We'll follow our text book's lead and use the caret package in our approach to this task. We will use the glmnet package in order to perform ridge regression and the lasso. The main function in this package is glmnet(), which can be used to fit ridge regression models, lasso models, and more. In particular, we must pass in an x matrix of predictors as well as a y outcome vector , and we do not use the y∼x syntax.

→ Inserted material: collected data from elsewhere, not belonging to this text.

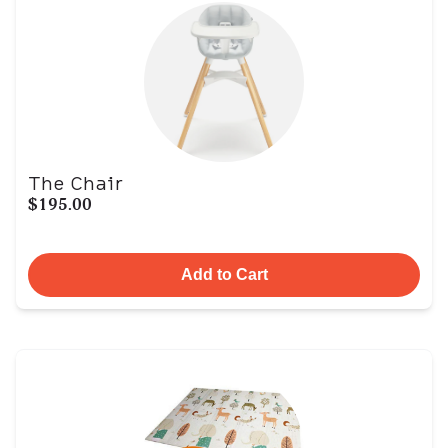
The Chair
$195.00
Add to Cart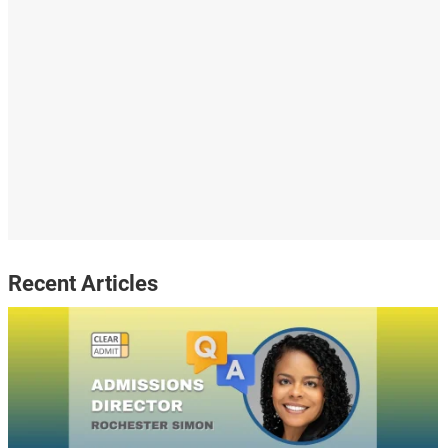
Recent Articles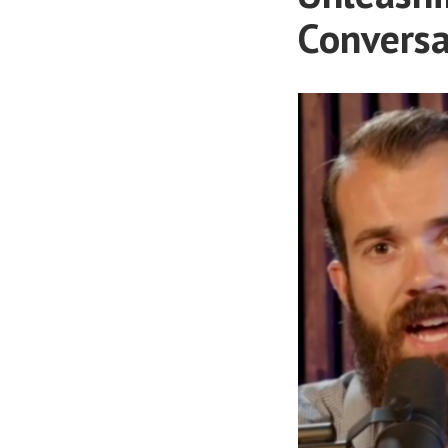
Conversa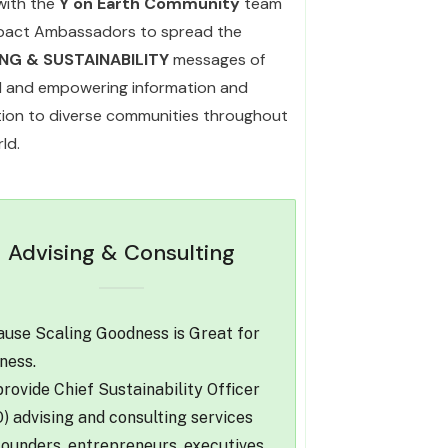
with the
Y on Earth Community
team
pact Ambassadors to spread the
ING & SUSTAINABILITY
messages of
l and empowering information and
ation to diverse communities throughout
ld.
Advising & Consulting
use Scaling Goodness is Great for
ness.
rovide Chief Sustainability Officer
) advising and consulting services
founders, entrepreneurs, executives,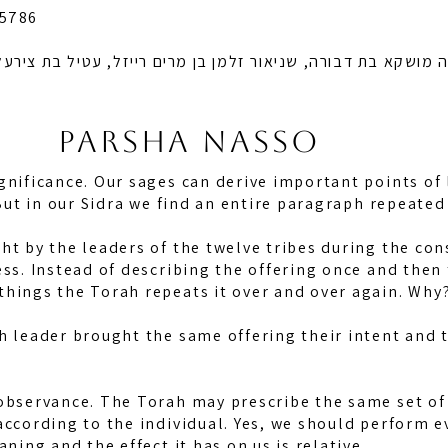
 5786
א בת דבורה, שניאור זלמן בן מרים רייזל, עטיל בת צירעל רייזל
Parsha nasso
gnificance. Our sages can derive important points of
. But in our Sidra we find an entire paragraph repeate
ht by the leaders of the twelve tribes during the con
ess. Instead of describing the offering once and then 
things the Torah repeats it over and over again. Why
h leader brought the same offering their intent and t
observance. The Torah may prescribe the same set of l
according to the individual. Yes, we should perform ev
aning and the effect it has on us is relative.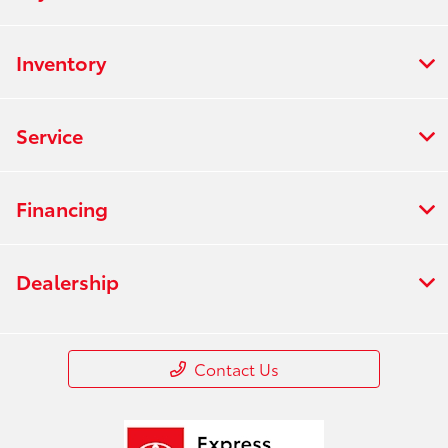
Inventory
Service
Financing
Dealership
Contact Us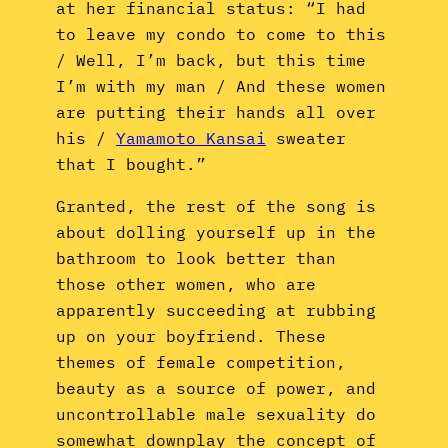
at her financial status: “I had
to leave my condo to come to this
/ Well, I’m back, but this time
I’m with my man / And these women
are putting their hands all over
his /
Yamamoto Kansai
sweater
that I bought.”
Granted, the rest of the song is
about dolling yourself up in the
bathroom to look better than
those other women, who are
apparently succeeding at rubbing
up on your boyfriend. These
themes of female competition,
beauty as a source of power, and
uncontrollable male sexuality do
somewhat downplay the concept of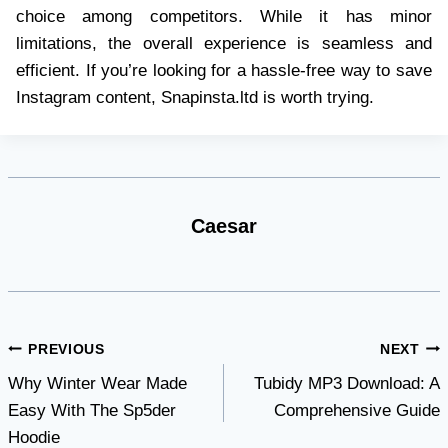
choice among competitors. While it has minor
limitations, the overall experience is seamless and
efficient. If you’re looking for a hassle-free way to save
Instagram content, Snapinsta.ltd is worth trying.
Caesar
Post
PREVIOUS
NEXT
Why Winter Wear Made
Tubidy MP3 Download: A
navigation
Easy With The Sp5der
Comprehensive Guide
Hoodie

### Fit a ridge regression model
- ***Question 2***. Use the model.matrix() function to create a predictor matrix, x, and assign the Rings variable to an outcome vector, y.
- ***Question 3***. Fit a ridge model (controlled by the alpha parameter) using the glmnet() function. Make a plot showing how the estimated coefficients change with lambda. (Hint: You can call plot() directly on the glmnet() objects).
### Using *k*-fold cross validation resampling and tuning our models
In lecture we learned about two methods of estimating our model's generalization error by resampling, cross validation and bootstrapping. We'll use the *k*-fold cross validation method in this lab. Recall that lambda is a tuning parameter that helps keep our model from over-fitting to the training data. Tuning is the process of finding the optima value of lamba.
- ***Question 4***. This time fit a ridge regression model and a lasso model, both with using cross validation. The glmnet package kindly provides a cv.glmnet() function to do this (similar to the glmnet() function that we just used). Use the alpha argument to control which type of model you are running. Plot the results.
- ***Question 5***. Interpret the graphs. What is being displayed on the axes here? How does the performance of the models change with the value of lambda?
- ***Question 6***. Inspect the ridge model object you created with cv.glmnet(). The \$cvm column shows the MSEs for each CV fold. What is the minimum MSE? What is the value of lambda associated with this MSE minimum?
- ***Question 7***. Do the same for the lasso model. What is the minimum MSE? What is the value of lambda associated with this MSE minimum?
Data scientists often use the "one-standard-error" rule when tuning lambda to select the best model. This rule tells us to pick the most parsimonious model (fewest number of predictors) while still remaining within one standard error of the overall minimum cross validation error. The cv.glmnet() model object has a column that automatically finds the value of lambda associated with the model that produces an MSE that is one standard error from the MSE minimum (\$lambda.1se).
- ***Question 8.*** Find the number of predictors associated with this model (hint: the \$nzero is the \# of predictors column).
- ***Question 9*****.** Which regularized regression worked better for this task, ridge or lasso? Explain your answer.